Rewrite the part of the article on James Curtis that begins at the words "In 1971, Curtis" and stops after "Care for Everyone.", replacing "chronicled" with "documented".

START Passage shown

May 5, 2014
Albion College Distinguished Alumnus James Curtis, '44, an esteemed psychiatrist whose published works include important insights into affirmative action policy and practice, was awarded an honorary Doctor of Science degree by his graduate alma mater, the University of Michigan, during its Commencement ceremony on May 3.
Curtis, who received an honorary doctorate from Albion in 1992 following his 1968 Distinguished Alumni Award, enjoyed a long and illustrious career, beginning at Wayne County General Hospital in 1947 and culminating as director of psychiatry at New York's Harlem Hospital Center and clinical professor of psychiatry at Columbia University's College of Physicians and Surgeons.
In 1971, Curtis published the book Blacks, Medical Schools, and Society, which chronicled the beginning of affirmative action to increase the enrollment of African-Americans in U.S. medical schools. Nine years later, he wrote a book-length progress report evaluating outcomes in affirmative action's first decade of practice, outlining the still-formidable racial barriers. In 2003, he wrote Affirmative Action in Medicine: Improving Health Care for Everyone.
Born in Jeffersonville, Georgia, Curtis majored in biology at Albion and was a member of Omicron Delta Kappa/Mortar Board. An engaged and loyal Briton alumnus, Curtis returned to Albion upon his retirement in 2003 and established the James L. Curtis, M.D., '44 Endowed Scholarship Award in 2007. The scholarship provides African-American students at Albion College with the encouragement and opportunity needed to start their paths on successful professional careers.

END Passage shown
START Provided data

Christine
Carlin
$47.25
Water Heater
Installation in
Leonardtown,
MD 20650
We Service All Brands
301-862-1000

END Provided data
START Provided data

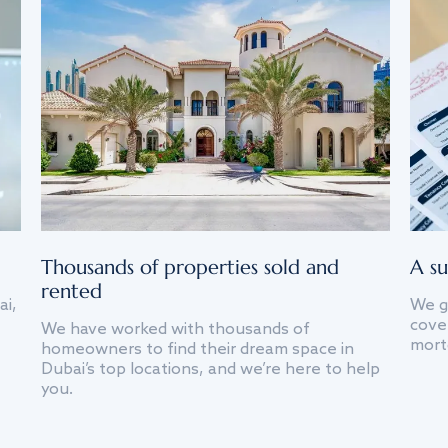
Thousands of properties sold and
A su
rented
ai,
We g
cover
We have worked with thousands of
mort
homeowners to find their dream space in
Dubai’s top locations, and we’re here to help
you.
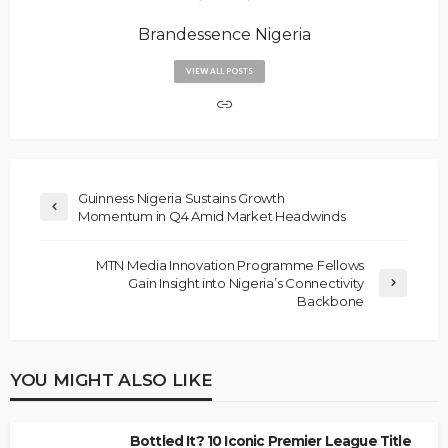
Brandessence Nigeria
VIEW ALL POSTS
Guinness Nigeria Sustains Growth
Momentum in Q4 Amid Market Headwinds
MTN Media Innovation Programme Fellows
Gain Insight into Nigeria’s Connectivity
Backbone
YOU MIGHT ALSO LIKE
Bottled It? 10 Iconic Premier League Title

END Provided data

*Task solution*
In 1971, Curtis published the book Blacks, Medical Schools, and Society, which documented the beginning of affirmative action to increase the enrollment of African-Americans in U.S. medical schools. Nine years later, he wrote a book-length progress report evaluating outcomes in affirmative action's first decade of practice, outlining the still-formidable racial barriers. In 2003, he wrote Affirmative Action in Medicine: Improving Health Care for Everyone.